2. Do something that you love

When we’re unmotivated, it’s easy to get out of the habit of doing what we love. Sometimes just getting out of bed or away from the tv feels like a chore. Think back to a time in your life when you felt great – what were you doing? What do you absolutely love to do that if you had the time, you would do all day and not realize any time had passed at all? 

Figure out a way to do whatever that is, or a modified version of it if it is something that you aren’t able to do at the present time. Spending time doing what you love will get your mind off of anything that is wrong and allow you to find inspiration.

“If something is important enough, even if the odds are stacked against you, you should still do it.” – Elon Musk

3. Don’t overcomplicate it

Keep it simple. When we’re stuck in a rut, we’ll give ourselves every excuse to not do something. Say you’ve gained some weight; you might tell yourself you need to find the perfect trainer and wait until you have time to cook your meals from scratch each night before you do anything else. Stop trying to overcomplicate it and keep it simple by finding one thing you can do right now, however small that may be. You don’t have to wait until the timing is perfect and the stars align for you to start moving in the direction you want to go.  

4. Get up and get moving

This is probably the last thing you want to do right now, but once you are up and moving, your blood will start flowing. The hardest part is getting started. Day one, get up and do anything to get moving. This is the hardest day if you haven’t in a while because getting up is really the hardest part. Day two, do a little more. Once you start, you’ll build momentum and get back in the habit.

5. Reset your focus

It’s so easy for worry to set in and for our minds to wander to places of what we can’t control. This is not motivating or helpful and we always have a choice to redirect our attention. There is always something we can do right where we are, so bring your focus to the solution instead of the problem and figure out the next step of what you can do. 

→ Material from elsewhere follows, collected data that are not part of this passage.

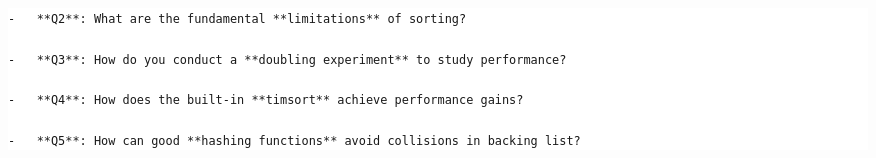     -   **Q2**: What are the fundamental **limitations** of sorting?

    -   **Q3**: How do you conduct a **doubling experiment** to study performance?

    -   **Q4**: How does the built-in **timsort** achieve performance gains?

    -   **Q5**: How can good **hashing functions** avoid collisions in backing list?

</v-clicks>

[//]: # (Slide End }}})


[//]: # (Slide Start {{{)
[//]: # (Slide Start {{{)
[//]: # (Slide Start {{{)
[//]: # (Slide Start {{{)
[//]: # (Slide Start {{{)
[//]: # (Slide Start {{{)
[//]: # (Slide Start {{{)
[//]: # (Slide Start {{{)
[//]: # (Slide Start {{{)
[//]: # (Slide Start {{{)
[//]: # (Slide Start {{{)
[//]: # (Slide Start {{{)
[//]: # (Slide Start {{{)
[//]: # (Slide Start {{{)
[//]: # (Slide Start {{{)
[//]: # (Slide Start {{{)
[//]: # (Slide Start {{{)
[//]: # (Slide Start {{{)
[//]: # (Slide Start {{{)
[//]: # (Slide Start {{{)
[//]: # (Slide Start {{{)
[//]: # (Slide Start {{{)
[//]: # (Slide Start {{{)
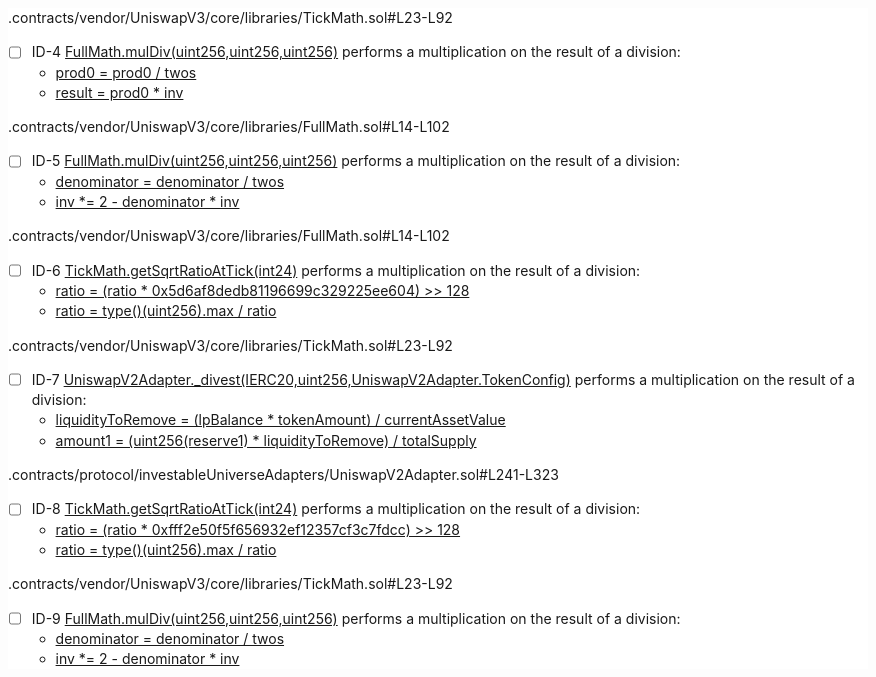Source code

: .contracts/vendor/UniswapV3/core/libraries/TickMath.sol#L23-L92


 - [ ] ID-4
[FullMath.mulDiv(uint256,uint256,uint256)](.contracts/vendor/UniswapV3/core/libraries/FullMath.sol#L14-L102) performs a multiplication on the result of a division:
	- [prod0 = prod0 / twos](.contracts/vendor/UniswapV3/core/libraries/FullMath.sol#L67)
	- [result = prod0 * inv](.contracts/vendor/UniswapV3/core/libraries/FullMath.sol#L99)

.contracts/vendor/UniswapV3/core/libraries/FullMath.sol#L14-L102


 - [ ] ID-5
[FullMath.mulDiv(uint256,uint256,uint256)](.contracts/vendor/UniswapV3/core/libraries/FullMath.sol#L14-L102) performs a multiplication on the result of a division:
	- [denominator = denominator / twos](.contracts/vendor/UniswapV3/core/libraries/FullMath.sol#L62)
	- [inv *= 2 - denominator * inv](.contracts/vendor/UniswapV3/core/libraries/FullMath.sol#L86)

.contracts/vendor/UniswapV3/core/libraries/FullMath.sol#L14-L102


 - [ ] ID-6
[TickMath.getSqrtRatioAtTick(int24)](.contracts/vendor/UniswapV3/core/libraries/TickMath.sol#L23-L92) performs a multiplication on the result of a division:
	- [ratio = (ratio * 0x5d6af8dedb81196699c329225ee604) >> 128](.contracts/vendor/UniswapV3/core/libraries/TickMath.sol#L77)
	- [ratio = type()(uint256).max / ratio](.contracts/vendor/UniswapV3/core/libraries/TickMath.sol#L86)

.contracts/vendor/UniswapV3/core/libraries/TickMath.sol#L23-L92


 - [ ] ID-7
[UniswapV2Adapter._divest(IERC20,uint256,UniswapV2Adapter.TokenConfig)](.contracts/protocol/investableUniverseAdapters/UniswapV2Adapter.sol#L241-L323) performs a multiplication on the result of a division:
	- [liquidityToRemove = (lpBalance * tokenAmount) / currentAssetValue](.contracts/protocol/investableUniverseAdapters/UniswapV2Adapter.sol#L272)
	- [amount1 = (uint256(reserve1) * liquidityToRemove) / totalSupply](.contracts/protocol/investableUniverseAdapters/UniswapV2Adapter.sol#L276)

.contracts/protocol/investableUniverseAdapters/UniswapV2Adapter.sol#L241-L323


 - [ ] ID-8
[TickMath.getSqrtRatioAtTick(int24)](.contracts/vendor/UniswapV3/core/libraries/TickMath.sol#L23-L92) performs a multiplication on the result of a division:
	- [ratio = (ratio * 0xfff2e50f5f656932ef12357cf3c7fdcc) >> 128](.contracts/vendor/UniswapV3/core/libraries/TickMath.sol#L32)
	- [ratio = type()(uint256).max / ratio](.contracts/vendor/UniswapV3/core/libraries/TickMath.sol#L86)

.contracts/vendor/UniswapV3/core/libraries/TickMath.sol#L23-L92


 - [ ] ID-9
[FullMath.mulDiv(uint256,uint256,uint256)](.contracts/vendor/UniswapV3/core/libraries/FullMath.sol#L14-L102) performs a multiplication on the result of a division:
	- [denominator = denominator / twos](.contracts/vendor/UniswapV3/core/libraries/FullMath.sol#L62)
	- [inv *= 2 - denominator * inv](.contracts/vendor/UniswapV3/core/libraries/FullMath.sol#L89)
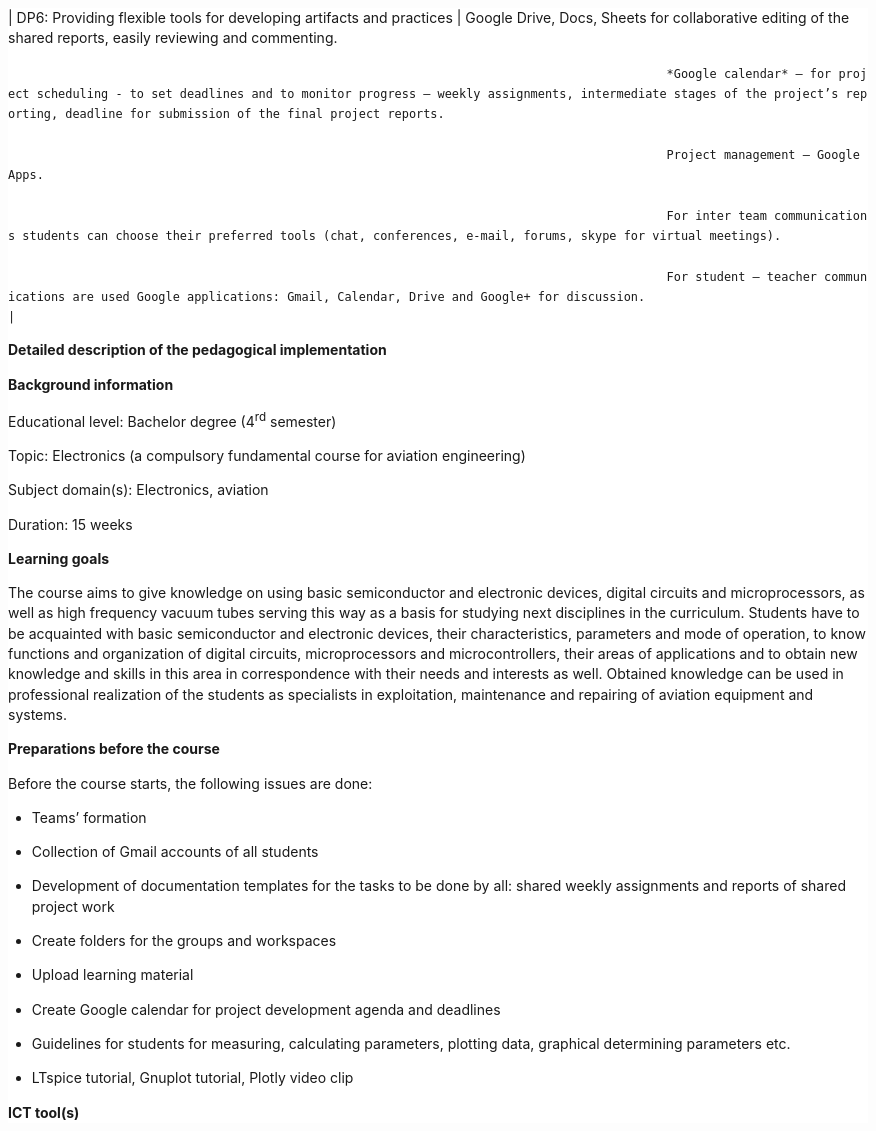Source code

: | DP6: Providing flexible tools for developing artifacts and practices                         | Google Drive, Docs, Sheets for collaborative editing of the shared reports, easily reviewing and commenting.                                                                                                                     
                                                                                                                                                                                                                                                                                                                                  
                                                                                                *Google calendar* – for project scheduling - to set deadlines and to monitor progress – weekly assignments, intermediate stages of the project’s reporting, deadline for submission of the final project reports.                 
                                                                                                                                                                                                                                                                                                                                  
                                                                                                Project management – Google Apps.                                                                                                                                                                                                 
                                                                                                                                                                                                                                                                                                                                  
                                                                                                For inter team communications students can choose their preferred tools (chat, conferences, e-mail, forums, skype for virtual meetings).                                                                                          
                                                                                                                                                                                                                                                                                                                                  
                                                                                                For student – teacher communications are used Google applications: Gmail, Calendar, Drive and Google+ for discussion.                                                                                                             |

**Detailed description of the pedagogical implementation**

**Background information**

Educational level: Bachelor degree (4<sup>rd</sup> semester)

Topic: Electronics (a compulsory fundamental course for aviation engineering)

Subject domain(s): Electronics, aviation

Duration: 15 weeks

**Learning goals**

The course aims to give knowledge on using basic semiconductor and electronic devices, digital circuits and microprocessors, as well as high frequency vacuum tubes serving this way as a basis for studying next disciplines in the curriculum. Students have to be acquainted with basic semiconductor and electronic devices, their characteristics, parameters and mode of operation, to know functions and organization of digital circuits, microprocessors and microcontrollers, their areas of applications and to obtain new knowledge and skills in this area in correspondence with their needs and interests as well. Obtained knowledge can be used in professional realization of the students as specialists in exploitation, maintenance and repairing of aviation equipment and systems.

**Preparations before the course**

Before the course starts, the following issues are done:

-   Teams’ formation

-   Collection of Gmail accounts of all students

-   Development of documentation templates for the tasks to be done by all: shared weekly assignments and reports of shared project work

-   Create folders for the groups and workspaces

-   Upload learning material

-   Create Google calendar for project development agenda and deadlines

-   Guidelines for students for measuring, calculating parameters, plotting data, graphical determining parameters etc.

-   LTspice tutorial, Gnuplot tutorial, Plotly video clip

**ICT tool(s)**
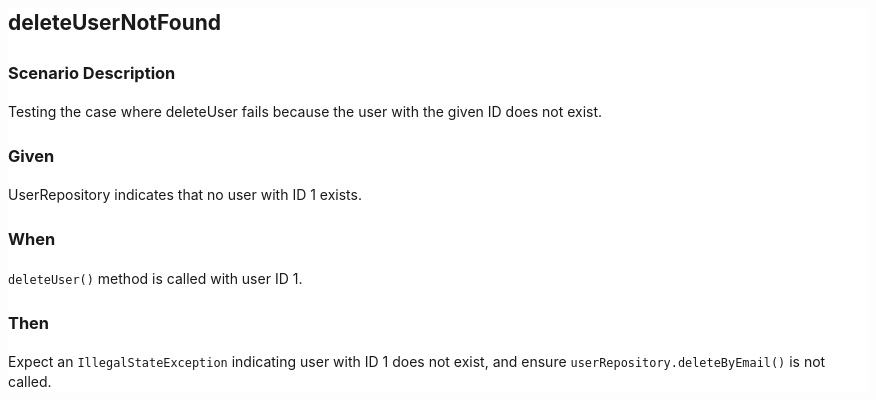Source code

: 
## deleteUserNotFound

### Scenario Description
Testing the case where deleteUser fails because the user with the given ID does not exist.

### Given
UserRepository indicates that no user with ID 1 exists.

### When
`deleteUser()` method is called with user ID 1.

### Then
Expect an `IllegalStateException` indicating user with ID 1 does not exist, and ensure `userRepository.deleteByEmail()` is not called.

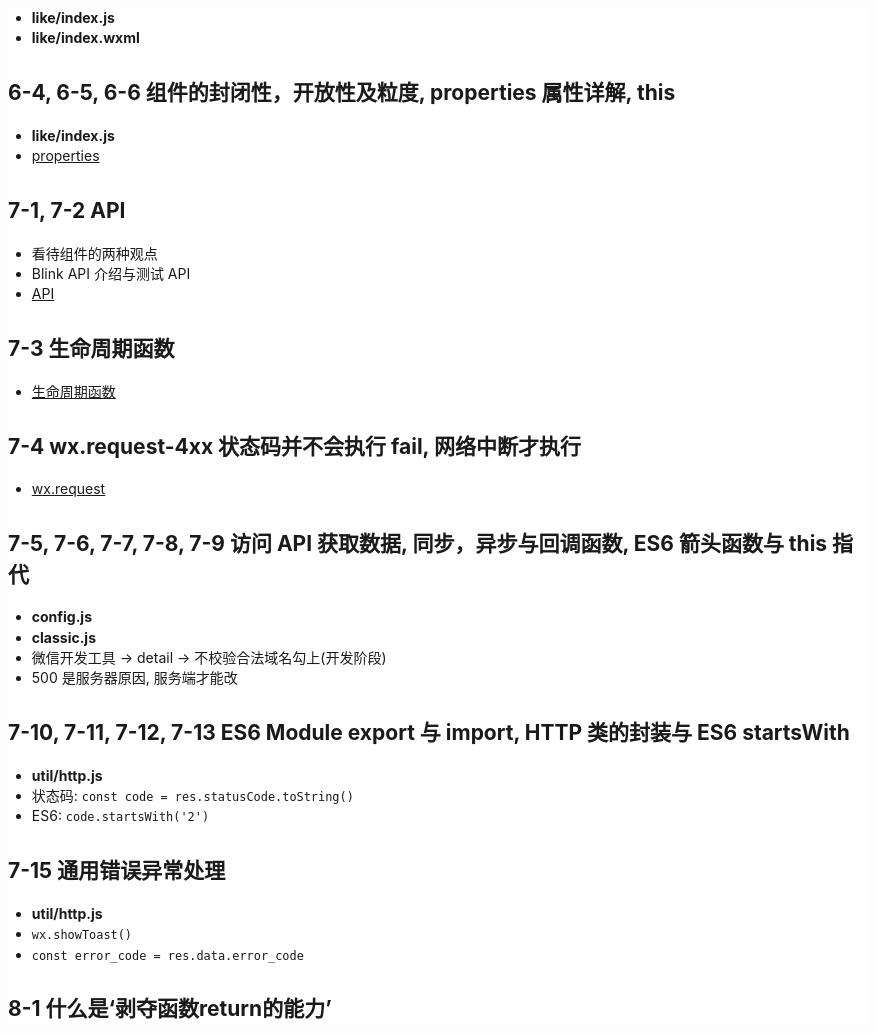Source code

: - **like/index.js**
- **like/index.wxml**

## 6-4, 6-5, 6-6 组件的封闭性，开放性及粒度, properties 属性详解, this

- **like/index.js**
- [properties](https://developers.weixin.qq.com/miniprogram/dev/framework/custom-component/component.html)

## 7-1, 7-2 API

- 看待组件的两种观点
- Blink API 介绍与测试 API
- [API](https://github.com/fujiale33/old-land-flask-api/blob/master/README.md#HTTP%E7%8A%B6%E6%80%81%E7%A0%81)

## 7-3 生命周期函数

- [生命周期函数](https://developers.weixin.qq.com/miniprogram/dev/framework/app-service/page.html#%E7%94%9F%E5%91%BD%E5%91%A8%E6%9C%9F)

## 7-4 wx.request-4xx 状态码并不会执行 fail, 网络中断才执行

- [wx.request](https://developers.weixin.qq.com/miniprogram/dev/api/network/request/wx.request.html)

## 7-5, 7-6, 7-7, 7-8, 7-9 访问 API 获取数据, 同步，异步与回调函数, ES6 箭头函数与 this 指代

- **config.js**
- **classic.js**
- 微信开发工具 -> detail -> 不校验合法域名勾上(开发阶段)
- 500 是服务器原因, 服务端才能改

## 7-10, 7-11, 7-12, 7-13 ES6 Module export 与 import, HTTP 类的封装与 ES6 startsWith

- **util/http.js**
- 状态码: `const code = res.statusCode.toString()`
- ES6: `code.startsWith('2')`

## 7-15 通用错误异常处理

- **util/http.js**
- `wx.showToast()`
- `const error_code = res.data.error_code`

## 8-1 什么是‘剥夺函数return的能力’
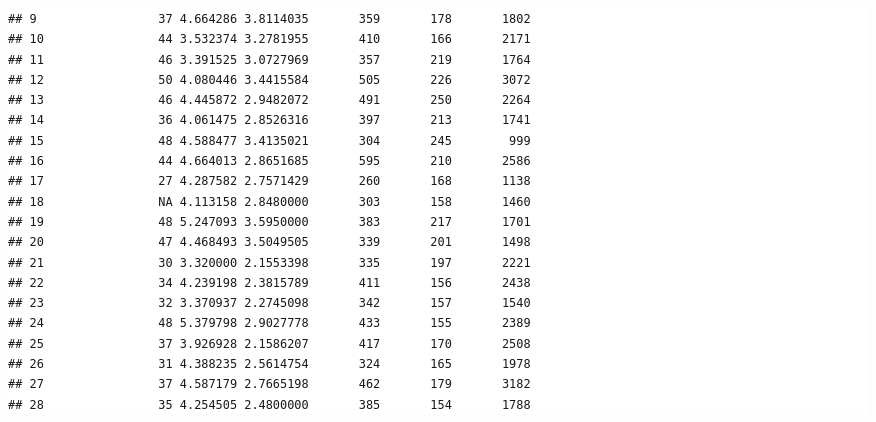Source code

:     ## 9                 37 4.664286 3.8114035       359       178       1802
    ## 10                44 3.532374 3.2781955       410       166       2171
    ## 11                46 3.391525 3.0727969       357       219       1764
    ## 12                50 4.080446 3.4415584       505       226       3072
    ## 13                46 4.445872 2.9482072       491       250       2264
    ## 14                36 4.061475 2.8526316       397       213       1741
    ## 15                48 4.588477 3.4135021       304       245        999
    ## 16                44 4.664013 2.8651685       595       210       2586
    ## 17                27 4.287582 2.7571429       260       168       1138
    ## 18                NA 4.113158 2.8480000       303       158       1460
    ## 19                48 5.247093 3.5950000       383       217       1701
    ## 20                47 4.468493 3.5049505       339       201       1498
    ## 21                30 3.320000 2.1553398       335       197       2221
    ## 22                34 4.239198 2.3815789       411       156       2438
    ## 23                32 3.370937 2.2745098       342       157       1540
    ## 24                48 5.379798 2.9027778       433       155       2389
    ## 25                37 3.926928 2.1586207       417       170       2508
    ## 26                31 4.388235 2.5614754       324       165       1978
    ## 27                37 4.587179 2.7665198       462       179       3182
    ## 28                35 4.254505 2.4800000       385       154       1788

One step at a time. Step one, take your attention away from what you can’t control and what you can’t do. Step two, ask yourself questions like “What can I do?” and see what comes to mind. Follow through with the answers you find.

6. Listen to your favorite music

Not much can lift our spirits and put us into a positive vibration more than our favorite music. Feel free to sing along. Find a song that pumps you up and make that your theme song. Put it on anytime you feel down or unmotivated.

7. Expand your knowledge

“In times of change, the learners will inherit the Earth, while the learned find themselves beautifully equipped to deal with a world that no longer exists.” Quote by Eric Hoffer. In times of change, there is great loss but also great opportunity. Continually learning opens you to new opportunities and leads you to paths you may not have otherwise found.  

“Work like there is someone working twenty four hours a day to take it away from you.” – Mark Cuban

8. Meditate

If you’re already a meditator and got away from it, take some time to come back to it. If you’ve never tried, it can be as easy as setting a timer for five minutes (or less, feel free to start with one or two minutes) and focusing on your breath. Listen to the inhalations and exhalations. Silently say to yourself “in” as you inhale and “out” as you exhale. Even taking a few minutes to do this can help you to calm down and allow your mind to refocus.

When we’re unmotivated, our momentum starts moving in the other direction. Slow down that momentum by trying one of the ideas above. Once you’ve slowed down the momentum, get it moving in the right direction and you’ll be well on your way.